How to Overcome Onboarding Chaos with a Checklist
Congratulations on your new hire! Your next task is to support that promising new employee so they can be the superstar you’ve been waiting for. Research shows that employees who receive effective onboarding are more likely to stay with their organization for longer than three years, and are more engaged and productive. Studies also show that poor onboarding can increase the risk of employee turnover and reduce productivity.
In this series, we bring you ideas, tips, and tools for effective onboarding. Check out the second article of our Onboarding Series, How to Overcome Onboarding Chaos with a Checklist, below.

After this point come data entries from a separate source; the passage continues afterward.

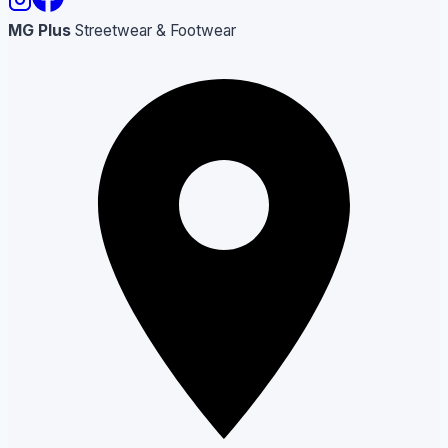
MG Plus
Streetwear & Footwear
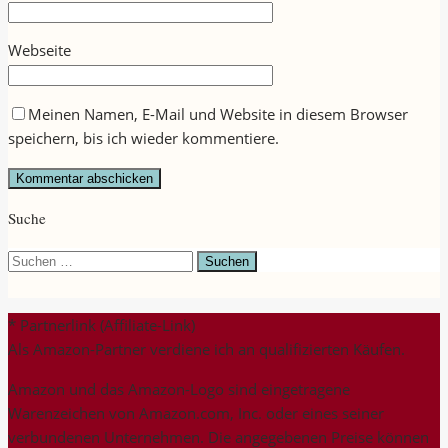
Webseite
Meinen Namen, E-Mail und Website in diesem Browser
speichern, bis ich wieder kommentiere.
Suche
Suchen
nach:
* Partnerlink (Affiliate-Link)
Als Amazon-Partner verdiene ich an qualifizierten Käufen.
Amazon und das Amazon-Logo sind eingetragene
Warenzeichen von Amazon.com, Inc. oder eines seiner
verbundenen Unternehmen. Die angegebenen Preise können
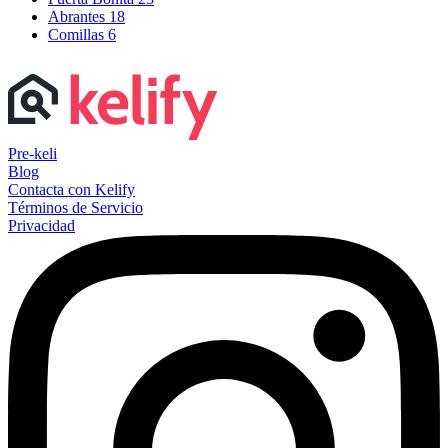
Abrantes
18
Comillas
6
Pre-keli
Blog
Contacta con Kelify
Términos de Servicio
Privacidad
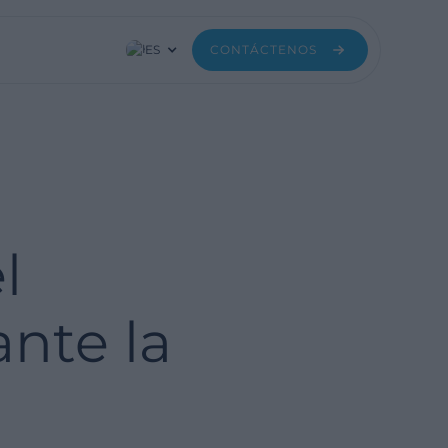
ES
CONTÁCTENOS
l
nte la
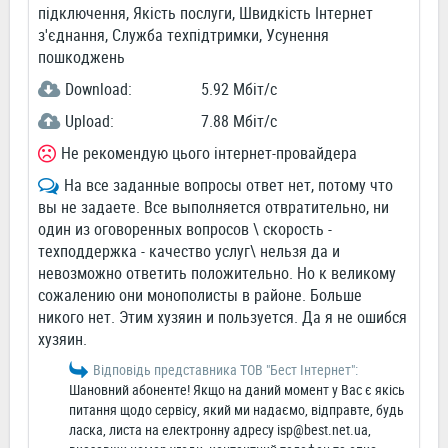
підключення, Якість послуги, Швидкість Інтернет
з'єднання, Служба техпідтримки, Усунення
пошкоджень
Download:
5.92 Мбіт/c
Upload:
7.88 Мбіт/c
Не рекомендую цього інтернет-провайдера
На все заданные вопросы ответ нет, потому что
вы не задаете. Все выполняется отвратительно, ни
один из оговоренных вопросов \ скорость -
техподдержка - качество услуг\ нельзя да и
невозможно ответить положительно. Но к великому
сожалению они монополисты в районе. Больше
никого нет. Этим хузяин и пользуется. Да я не ошибся
хузяин.
Відповідь представника ТОВ "Бест Інтернет":
Шановний абоненте! Якщо на даний момент у Вас є якісь
питання щодо сервісу, який ми надаємо, відправте, будь
ласка, листа на електронну адресу
isp@best.net.ua
,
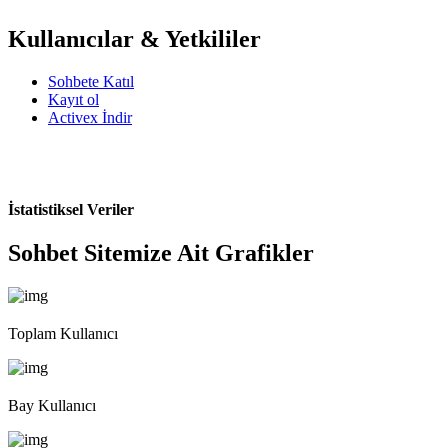
Kullanıcılar & Yetkililer
Sohbete Katıl
Kayıt ol
Activex İndir
İstatistiksel Veriler
Sohbet Sitemize Ait Grafikler
Toplam Kullanıcı
Bay Kullanıcı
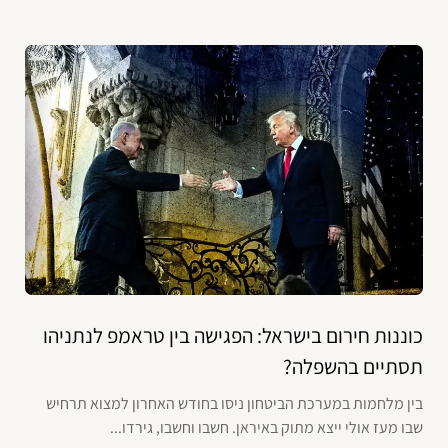
כוננות חירום בישראל: הפגישה בין טראמפ לנתניהו
תסתיים בהשפלה?
בין מלחמות במערכת הביטחון ניסו בחודש האחרון למצוא תרחיש
שבו מעז אולי ייצא מתוק באיראן. חשבו וחשבו, גירדו...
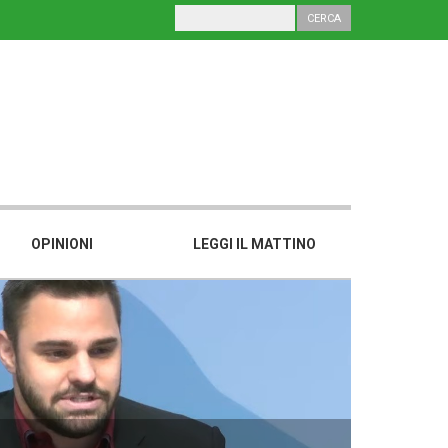
OPINIONI
LEGGI IL MATTINO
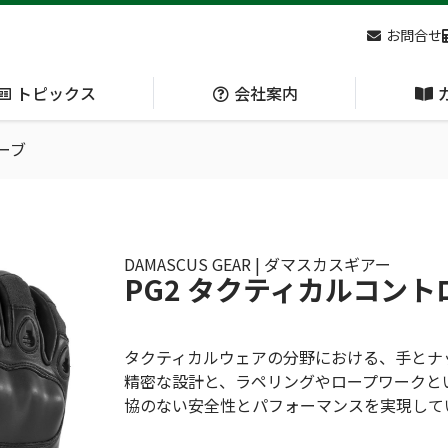
お問合せ
トピックス
会社案内
ーブ
アクセス
主な
熊対策
防刃対策
(Bear Avoidance)
(Cut Resistant)
DAMASCUS GEAR | ダマスカスギアー
PG2 タクティカルコン
日本集中治療医学会 第10回東北支部学術集会 ご来場ありがとうございました！
タクティカルウェアの分野における、手とナ
精密な設計と、ラペリングやロープワークと
協のない安全性とパフォーマンスを実現して
呼吸管理
循環管理
(Respiration)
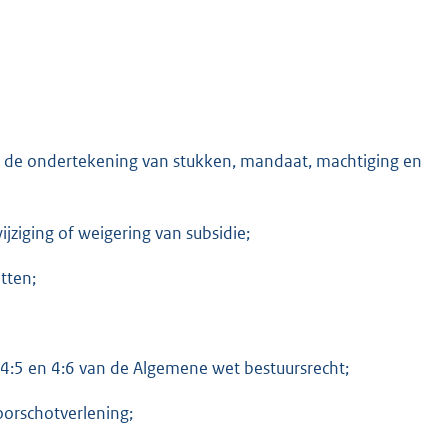
n de ondertekening van stukken, mandaat, machtiging en
ijziging of weigering van subsidie;
tten;
 4:5 en 4:6 van de Algemene wet bestuursrecht;
orschotverlening;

Imagine your new hire walks into the office on Day 1, and no one’s remembered to order them their laptop. Or, they couldn’t sign up for an important training on time because no one told them about it. Misses like these are not a good look, and definitely don’t set up your new team member to hit the ground running!
A solid onboarding program helps the organization consistently onboard new hires well. The four key elements of an effective onboarding program are:
1. Assign a clear owner.
Make it the job of someone on the team to build the onboarding program for your organization. Typically, it would be the head of HR or Talent (if you have one), or someone on the admin team. Their job is to build the list of activities, assign owners for individual tasks, monitor to make sure the program is being followed for every new hire, and periodically assess its effectiveness.
2. Focus on the “why.”
Put together one checklist of all the logistical, financial, IT, and HR elements that need to be completed to ensure a smooth start for all new hires at the organization. For every activity on the onboarding checklist, clearly articulate why it is needed and what the payoff is. This is also a great opportunity to seek input from current staff on what they found helpful as they came on board, and what they wish they and the organization had done differently.
3. Allow for customization.
The checklist should be tweaked by each manager depending on the role of an incoming new hire (e.g. trainings they should attend, people they should talk to, etc.), but 60-80% of the checklist can be used as-is, saving each manager a lot of time. You could use software to execute your program (especially if you are a large organization and are making dozens of new hires a year), but focus your efforts first on building the right set of activities. Use the checklist we’ve put together to get started on your own.
4. Make sure the checklist is being used.
Check in to make sure every manager is using the checklist to onboard their new hires. At the six-week mark, seek feedback from the new hires on their impressions of how the onboarding went, and what the organization could do differently in the future.